“And then!—” he would exclaim, and he would repeat his pantomime of pointing his forefinger at my stomach and wiggling his thumb. He was very popular with me.
Meanwhile they were taking me farther away from Brussels and the “environs.”
“When you picked me up,” I said, “I was inside the environs, but by the time I reach ‘the’ general he will see only that I am fifty miles beyond where I am permitted to be. And who is going to tell him it was you brought me there? You won’t!”
Rupert of Hentzau only smiled like the cat that has just swallowed the canary.
He put me in another automobile and they whisked me off, always going farther from Brussels, to Ath and then to Ligne, a little town five miles south. Here they stopped at a house the staff occupied, and, leading me to the second floor, put me in an empty room that seemed built for their purpose. It had a stone floor and whitewashed walls and a window so high that even when standing you could see only the roof of another house and a weather-vane.
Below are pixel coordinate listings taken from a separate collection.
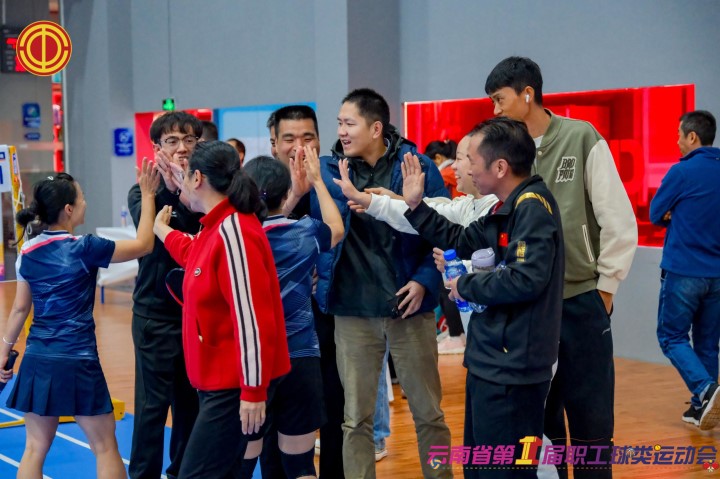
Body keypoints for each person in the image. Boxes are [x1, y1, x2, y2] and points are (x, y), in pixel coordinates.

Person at [485, 56, 638, 478]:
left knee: (591, 425)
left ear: (527, 94)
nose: (495, 109)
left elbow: (618, 220)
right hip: (531, 309)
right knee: (542, 426)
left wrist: (604, 290)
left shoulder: (580, 137)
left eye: (499, 99)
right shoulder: (506, 152)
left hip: (581, 302)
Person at [304, 88, 453, 479]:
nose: (341, 131)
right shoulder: (327, 170)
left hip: (409, 307)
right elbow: (305, 223)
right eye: (339, 123)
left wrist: (424, 281)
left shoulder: (416, 165)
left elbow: (443, 229)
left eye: (349, 123)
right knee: (355, 419)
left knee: (429, 413)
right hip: (351, 310)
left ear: (375, 128)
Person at [403, 117, 564, 478]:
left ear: (500, 167)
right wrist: (416, 207)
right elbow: (460, 239)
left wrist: (466, 285)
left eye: (471, 160)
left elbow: (526, 279)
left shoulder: (532, 208)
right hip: (490, 359)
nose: (466, 169)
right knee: (479, 465)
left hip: (513, 366)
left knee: (503, 469)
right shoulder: (504, 208)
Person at [0, 162, 160, 479]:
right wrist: (148, 195)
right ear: (69, 209)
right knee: (105, 446)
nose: (86, 202)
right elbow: (144, 245)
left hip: (38, 359)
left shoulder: (28, 251)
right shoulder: (86, 247)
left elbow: (19, 309)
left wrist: (3, 352)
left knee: (34, 448)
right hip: (78, 359)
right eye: (82, 198)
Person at [153, 141, 291, 478]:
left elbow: (252, 318)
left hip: (234, 385)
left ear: (198, 178)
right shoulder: (215, 225)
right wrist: (162, 231)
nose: (182, 184)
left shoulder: (234, 231)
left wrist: (253, 391)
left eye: (186, 176)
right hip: (221, 382)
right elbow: (195, 256)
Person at [335, 134, 498, 354]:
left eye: (461, 158)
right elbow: (428, 214)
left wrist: (459, 266)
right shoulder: (468, 205)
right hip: (481, 335)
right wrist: (377, 200)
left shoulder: (501, 210)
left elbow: (506, 272)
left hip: (502, 335)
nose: (454, 166)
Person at [243, 149, 343, 478]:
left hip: (255, 363)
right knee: (300, 466)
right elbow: (336, 227)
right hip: (301, 360)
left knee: (243, 464)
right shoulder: (305, 232)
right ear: (286, 192)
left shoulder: (239, 240)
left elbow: (265, 221)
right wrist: (317, 182)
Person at [127, 111, 203, 479]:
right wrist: (172, 190)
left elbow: (203, 238)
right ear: (157, 148)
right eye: (172, 141)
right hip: (154, 316)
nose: (182, 148)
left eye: (189, 140)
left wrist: (188, 191)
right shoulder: (143, 191)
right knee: (151, 409)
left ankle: (182, 474)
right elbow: (154, 240)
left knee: (190, 407)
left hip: (194, 316)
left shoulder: (206, 191)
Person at [272, 104, 347, 479]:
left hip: (328, 309)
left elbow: (343, 234)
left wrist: (322, 268)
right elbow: (255, 233)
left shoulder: (336, 176)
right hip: (277, 322)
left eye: (308, 137)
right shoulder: (259, 181)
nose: (299, 146)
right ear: (274, 143)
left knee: (334, 403)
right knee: (274, 415)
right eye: (289, 138)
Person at [650, 110, 720, 430]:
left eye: (679, 135)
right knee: (707, 343)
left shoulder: (682, 171)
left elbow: (655, 213)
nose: (677, 141)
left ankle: (706, 390)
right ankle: (700, 408)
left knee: (671, 337)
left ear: (692, 137)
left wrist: (674, 213)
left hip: (683, 272)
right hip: (717, 275)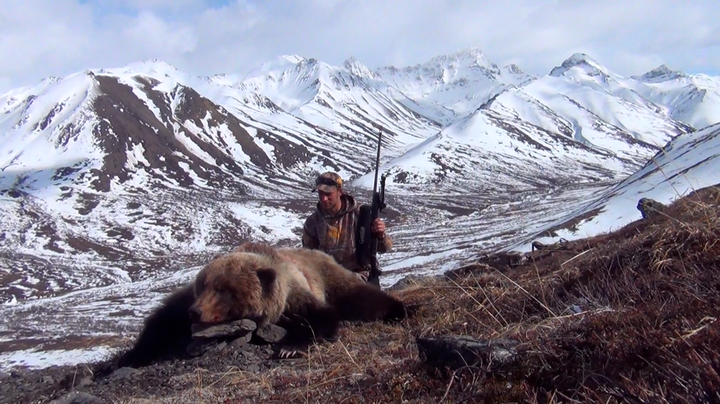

They threw two bundles of wheat on the floor and put a sentry at the door with orders to keep it open. He was a wild man, and thought I was, and every time I moved his automatic moved with me. It was as though he were following me with a spotlight. My foot was badly cut across the instep and I was altogether forlorn and disreputable. So, in order to look less like a tramp when I met the general, I bound up the foot, and, always with one eye on the sentry, and moving very slowly, shaved and put on dry things. From the interest the sentry showed it seemed evident he never had taken a bath himself, nor had seen any one else take one, and he was not quite easy in his mind that he ought to allow it. He seemed to consider it a kind of suicide. I kept on thinking out plans, and when an officer appeared I had one to submit. I offered to give the money I had with me to any one who would motor back to Brussels and take a note to the American minister, Brand Whitlock. My proposition was that if in five hours, or by seven o’clock, he did not arrive in his automobile and assure them that what I said about myself was true, they need not wait until midnight, but could shoot me then.
“If I am willing to take such a chance,” I pointed out, “I must be a friend of Mr. Whitlock. If he repudiates me, it will be evident I have deceived you, and you will be perfectly justified in carrying out your plan.” I had a note to Whitlock already written. It was composed entirely with the idea that they would read it, and it was much more intimate than my very brief acquaintance with that gentleman justified. But from what I have seen and heard of the ex-mayor of Toledo I felt he would stand for it.
The note read:
“Dear Brand:
“I am detained in a house with a garden where the railroad passes through the village of Ligne. Please come quick, or send some one in the legation automobile.